Input for this task
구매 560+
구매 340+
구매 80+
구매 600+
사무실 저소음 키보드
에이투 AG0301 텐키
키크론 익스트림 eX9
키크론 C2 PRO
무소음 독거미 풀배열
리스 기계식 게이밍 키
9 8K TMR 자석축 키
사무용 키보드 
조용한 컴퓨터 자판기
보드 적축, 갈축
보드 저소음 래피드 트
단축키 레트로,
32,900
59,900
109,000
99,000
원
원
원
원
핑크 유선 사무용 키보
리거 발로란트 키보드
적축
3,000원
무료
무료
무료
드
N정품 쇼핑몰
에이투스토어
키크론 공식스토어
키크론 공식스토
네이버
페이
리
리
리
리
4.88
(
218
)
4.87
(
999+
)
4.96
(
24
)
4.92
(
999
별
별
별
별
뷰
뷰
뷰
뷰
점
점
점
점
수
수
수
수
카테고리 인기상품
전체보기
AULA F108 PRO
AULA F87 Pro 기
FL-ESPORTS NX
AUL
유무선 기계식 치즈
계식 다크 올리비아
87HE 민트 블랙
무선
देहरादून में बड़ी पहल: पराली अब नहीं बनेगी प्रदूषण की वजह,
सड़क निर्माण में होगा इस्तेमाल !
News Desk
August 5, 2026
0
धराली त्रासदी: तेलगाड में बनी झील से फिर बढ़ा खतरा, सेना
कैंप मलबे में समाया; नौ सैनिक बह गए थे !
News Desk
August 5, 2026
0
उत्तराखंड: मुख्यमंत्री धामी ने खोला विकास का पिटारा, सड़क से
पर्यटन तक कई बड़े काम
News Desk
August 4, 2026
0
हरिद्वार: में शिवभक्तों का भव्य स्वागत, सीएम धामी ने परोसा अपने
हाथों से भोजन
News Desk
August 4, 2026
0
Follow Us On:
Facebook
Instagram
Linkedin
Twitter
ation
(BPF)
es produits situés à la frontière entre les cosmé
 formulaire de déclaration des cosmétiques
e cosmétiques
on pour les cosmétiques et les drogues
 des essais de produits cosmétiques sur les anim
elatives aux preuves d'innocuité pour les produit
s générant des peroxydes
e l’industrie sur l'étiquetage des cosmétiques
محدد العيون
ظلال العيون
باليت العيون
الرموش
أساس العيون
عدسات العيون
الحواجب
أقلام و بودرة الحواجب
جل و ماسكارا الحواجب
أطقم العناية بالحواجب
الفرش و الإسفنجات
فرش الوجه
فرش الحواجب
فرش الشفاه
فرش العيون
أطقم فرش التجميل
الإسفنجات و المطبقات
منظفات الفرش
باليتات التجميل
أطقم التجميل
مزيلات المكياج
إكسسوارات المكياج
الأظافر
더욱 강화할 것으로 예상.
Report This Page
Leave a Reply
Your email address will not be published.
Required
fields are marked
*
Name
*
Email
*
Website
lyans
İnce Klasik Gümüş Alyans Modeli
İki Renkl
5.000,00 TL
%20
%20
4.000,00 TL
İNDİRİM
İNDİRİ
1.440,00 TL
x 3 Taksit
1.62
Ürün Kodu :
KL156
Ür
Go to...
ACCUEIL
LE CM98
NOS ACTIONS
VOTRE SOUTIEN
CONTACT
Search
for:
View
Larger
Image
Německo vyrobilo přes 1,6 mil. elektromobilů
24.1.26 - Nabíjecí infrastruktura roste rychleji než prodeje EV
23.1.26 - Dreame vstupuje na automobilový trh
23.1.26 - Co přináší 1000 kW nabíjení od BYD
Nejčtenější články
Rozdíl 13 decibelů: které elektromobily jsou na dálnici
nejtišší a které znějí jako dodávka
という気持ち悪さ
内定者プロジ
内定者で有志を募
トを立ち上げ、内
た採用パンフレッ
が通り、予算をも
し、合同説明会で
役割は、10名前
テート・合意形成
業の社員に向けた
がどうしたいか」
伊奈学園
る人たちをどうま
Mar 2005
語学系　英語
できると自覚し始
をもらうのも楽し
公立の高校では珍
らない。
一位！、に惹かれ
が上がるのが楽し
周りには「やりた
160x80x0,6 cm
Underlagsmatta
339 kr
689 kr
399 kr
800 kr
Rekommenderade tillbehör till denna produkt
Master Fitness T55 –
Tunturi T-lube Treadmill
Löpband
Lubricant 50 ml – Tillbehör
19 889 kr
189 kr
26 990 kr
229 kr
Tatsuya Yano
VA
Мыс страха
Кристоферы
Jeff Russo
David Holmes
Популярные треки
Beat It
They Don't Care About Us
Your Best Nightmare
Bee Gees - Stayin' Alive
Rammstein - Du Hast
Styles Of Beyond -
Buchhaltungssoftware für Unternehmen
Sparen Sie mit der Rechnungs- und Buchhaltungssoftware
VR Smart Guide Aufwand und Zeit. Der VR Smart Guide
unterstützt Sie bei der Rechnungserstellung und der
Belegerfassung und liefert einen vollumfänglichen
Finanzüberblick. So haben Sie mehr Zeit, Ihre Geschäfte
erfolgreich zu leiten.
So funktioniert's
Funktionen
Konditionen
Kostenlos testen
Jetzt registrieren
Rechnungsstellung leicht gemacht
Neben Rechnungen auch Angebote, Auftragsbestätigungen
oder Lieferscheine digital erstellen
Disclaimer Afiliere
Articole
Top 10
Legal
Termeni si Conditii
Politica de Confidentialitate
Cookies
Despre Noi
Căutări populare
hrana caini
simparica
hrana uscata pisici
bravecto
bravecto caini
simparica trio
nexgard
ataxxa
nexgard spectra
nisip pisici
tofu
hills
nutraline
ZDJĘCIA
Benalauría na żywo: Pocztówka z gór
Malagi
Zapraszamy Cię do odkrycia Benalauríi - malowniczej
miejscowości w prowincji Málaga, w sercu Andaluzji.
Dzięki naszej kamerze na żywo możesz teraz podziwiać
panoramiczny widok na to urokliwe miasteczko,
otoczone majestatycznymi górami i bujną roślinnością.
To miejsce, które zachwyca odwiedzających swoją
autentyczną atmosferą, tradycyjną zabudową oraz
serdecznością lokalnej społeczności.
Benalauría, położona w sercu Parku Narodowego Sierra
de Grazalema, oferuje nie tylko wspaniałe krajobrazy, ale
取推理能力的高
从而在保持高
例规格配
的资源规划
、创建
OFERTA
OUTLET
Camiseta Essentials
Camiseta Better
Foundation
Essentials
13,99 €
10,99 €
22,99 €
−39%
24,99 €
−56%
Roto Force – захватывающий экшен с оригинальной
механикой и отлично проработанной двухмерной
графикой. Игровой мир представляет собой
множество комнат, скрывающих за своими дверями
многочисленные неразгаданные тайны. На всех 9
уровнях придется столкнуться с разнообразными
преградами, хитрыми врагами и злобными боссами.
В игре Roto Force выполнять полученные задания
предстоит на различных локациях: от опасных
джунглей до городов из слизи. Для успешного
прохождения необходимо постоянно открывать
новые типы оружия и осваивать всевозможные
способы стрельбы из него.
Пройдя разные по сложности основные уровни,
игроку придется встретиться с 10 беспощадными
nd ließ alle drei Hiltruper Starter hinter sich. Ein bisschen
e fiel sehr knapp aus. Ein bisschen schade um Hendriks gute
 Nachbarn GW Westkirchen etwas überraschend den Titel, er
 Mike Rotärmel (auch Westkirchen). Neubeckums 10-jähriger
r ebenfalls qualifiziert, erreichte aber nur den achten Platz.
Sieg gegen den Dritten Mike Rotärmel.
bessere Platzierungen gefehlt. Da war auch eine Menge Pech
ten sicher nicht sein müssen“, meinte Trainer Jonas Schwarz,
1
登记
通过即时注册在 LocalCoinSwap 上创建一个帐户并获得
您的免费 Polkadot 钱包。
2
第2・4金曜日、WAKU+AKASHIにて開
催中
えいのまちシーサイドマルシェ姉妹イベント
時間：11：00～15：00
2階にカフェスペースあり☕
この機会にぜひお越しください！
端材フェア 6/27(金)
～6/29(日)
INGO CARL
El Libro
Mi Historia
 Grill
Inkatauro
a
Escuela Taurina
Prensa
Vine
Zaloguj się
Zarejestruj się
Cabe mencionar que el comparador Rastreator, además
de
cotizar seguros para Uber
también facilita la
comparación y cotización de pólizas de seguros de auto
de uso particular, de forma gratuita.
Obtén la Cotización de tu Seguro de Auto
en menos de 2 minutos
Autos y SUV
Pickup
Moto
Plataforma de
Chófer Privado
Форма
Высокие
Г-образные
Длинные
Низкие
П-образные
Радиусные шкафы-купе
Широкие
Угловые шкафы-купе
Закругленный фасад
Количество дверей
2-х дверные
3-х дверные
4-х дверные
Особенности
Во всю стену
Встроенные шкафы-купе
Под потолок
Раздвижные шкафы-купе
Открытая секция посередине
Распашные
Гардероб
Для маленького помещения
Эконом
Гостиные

Work order
Starting at the beginning of the items and ending at the line containing "formulaire de déclaration des cosmétiques", write out those lines again with "News Desk" replaced by "Editorial Desk" and everything else unchanged.

Solution to the exercise
구매 560+
구매 340+
구매 80+
구매 600+
사무실 저소음 키보드
에이투 AG0301 텐키
키크론 익스트림 eX9
키크론 C2 PRO
무소음 독거미 풀배열
리스 기계식 게이밍 키
9 8K TMR 자석축 키
사무용 키보드 
조용한 컴퓨터 자판기
보드 적축, 갈축
보드 저소음 래피드 트
단축키 레트로,
32,900
59,900
109,000
99,000
원
원
원
원
핑크 유선 사무용 키보
리거 발로란트 키보드
적축
3,000원
무료
무료
무료
드
N정품 쇼핑몰
에이투스토어
키크론 공식스토어
키크론 공식스토
네이버
페이
리
리
리
리
4.88
(
218
)
4.87
(
999+
)
4.96
(
24
)
4.92
(
999
별
별
별
별
뷰
뷰
뷰
뷰
점
점
점
점
수
수
수
수
카테고리 인기상품
전체보기
AULA F108 PRO
AULA F87 Pro 기
FL-ESPORTS NX
AUL
유무선 기계식 치즈
계식 다크 올리비아
87HE 민트 블랙
무선
देहरादून में बड़ी पहल: पराली अब नहीं बनेगी प्रदूषण की वजह,
सड़क निर्माण में होगा इस्तेमाल !
Editorial Desk
August 5, 2026
0
धराली त्रासदी: तेलगाड में बनी झील से फिर बढ़ा खतरा, सेना
कैंप मलबे में समाया; नौ सैनिक बह गए थे !
Editorial Desk
August 5, 2026
0
उत्तराखंड: मुख्यमंत्री धामी ने खोला विकास का पिटारा, सड़क से
पर्यटन तक कई बड़े काम
Editorial Desk
August 4, 2026
0
हरिद्वार: में शिवभक्तों का भव्य स्वागत, सीएम धामी ने परोसा अपने
हाथों से भोजन
Editorial Desk
August 4, 2026
0
Follow Us On:
Facebook
Instagram
Linkedin
Twitter
ation
(BPF)
es produits situés à la frontière entre les cosmé
 formulaire de déclaration des cosmétiques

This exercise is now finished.